Neglected Cloud Infrastructure: You would be amazed at just how many times a cloud platform gets spun up to support a short-term need, only to be left running at the end of the exercise and neglected once the team has moved on. Neglected cloud infrastructure is not maintained by the development or security operations teams, leaving bad actors free to gain access in search of any sensitive data that may have been left behind.
Inadequate Network Segmentation: Modern cloud network concepts such as network security groups make old, cumbersome practices like ACLs a thing of the past. But insufficient security group management practices can create an environment where adversaries can freely move from host to host and service to service, based on an implicit architectural assumption that “inside the network is safe,” and that “front-end firewalls are all that is needed.” By not taking advantage of security group features to permit only host groups that need to communicate to do so, and to block unnecessary outbound traffic, cloud defenders miss out on the chance to block the majority of breaches involving cloud-based endpoints.
Monitoring and Alerting Gaps: Centralized Visibility into the logs and alerts from all services would make it easier to search/hunt for anomalies.
Disabled Logging: Effective data logging of cloud security events is imperative for the detection of malicious threat actor behaviour. In many cases, however, logging has been disabled by default on a cloud platform or gets disabled to reduce the overhead of maintaining logs. If logging is disabled, there is no record of events and therefore no means of detecting potentially malicious events or actions. Logging should be enabled and managed as a best practice.

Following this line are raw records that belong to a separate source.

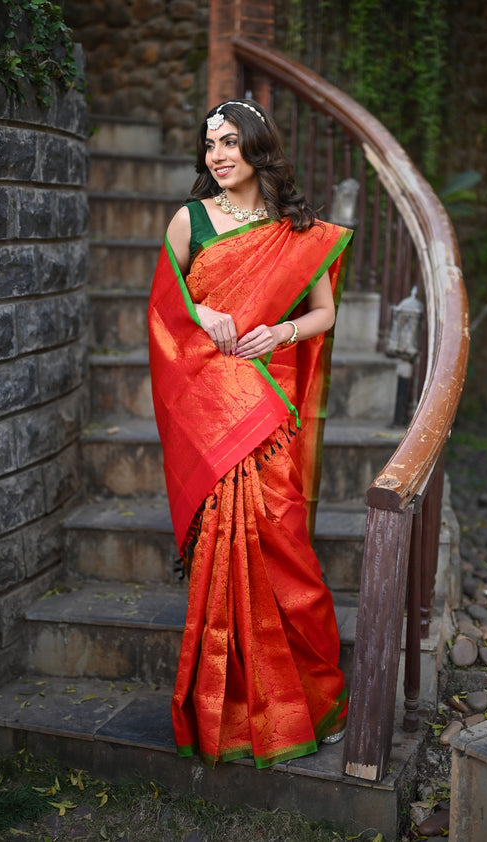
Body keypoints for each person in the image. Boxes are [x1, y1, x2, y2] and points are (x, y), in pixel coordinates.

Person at [148, 99, 353, 769]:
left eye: (231, 141)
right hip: (213, 400)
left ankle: (310, 700)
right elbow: (163, 306)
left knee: (284, 543)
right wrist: (201, 309)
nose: (217, 155)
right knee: (222, 552)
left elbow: (321, 313)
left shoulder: (299, 231)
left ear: (258, 147)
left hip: (273, 402)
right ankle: (226, 715)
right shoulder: (191, 221)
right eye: (209, 144)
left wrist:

Missing Alerts: Most cloud providers and all cloud security posture management providers provide alerts for important misconfigurations and most detect anomalous or likely malicious activities. Unfortunately, defenders often don’t have these alerts on their radar, either due to an excess amount of low-relevance information (alert fatigue) or a simple lack of connection between those alert sources and the places they look for alerts, such as a SIEM.
Ineffective Identity Architecture: The existence of user accounts not rooted in a single identity provider that enforces limited session times and multifactor authentication (MFA) and can flag or block sign-in for irregular or high-risk signing activity, is a core contributor to cloud data breaches because the risk of stolen credential use is so high.
Exposed Access Keys: Access keys are used to interact with the cloud service plane as a security principle. Exposed keys can be rapidly misused by unauthorized parties to steal or delete data; threat actors may also demand a ransom in exchange for a promise to not sell or leak it. While these keys can be kept confidential, albeit with some difficulty, it is better to expire them or use automatically rotated short-lived access keys in combination with restrictions on where (from what networks and IP addresses) they can be used.
Excessive Account Permissions: Most accounts (roles, services) have a limited set of normal operations and a slightly larger set of occasional operations. When they are provisioned with far greater privileges than needed and these privileges are misused by a threat actor, the “blast radius” is unnecessarily large. Excessive permissions enable lateral movement, persistence and privilege escalation which can lead to more severe impacts of data exfiltration, destruction, and code tampering.
Just about everyone has a cloud presence at this point. A lot of organizations make the decision for cost savings and flexibility without considering the security challenges that go alongside this new infrastructure. Cloud security isn’t something that security teams will understand without requisite training. Maintaining best practices in cloud security posture management will help you avoid common misconfigurations that lead to a cloud security breach.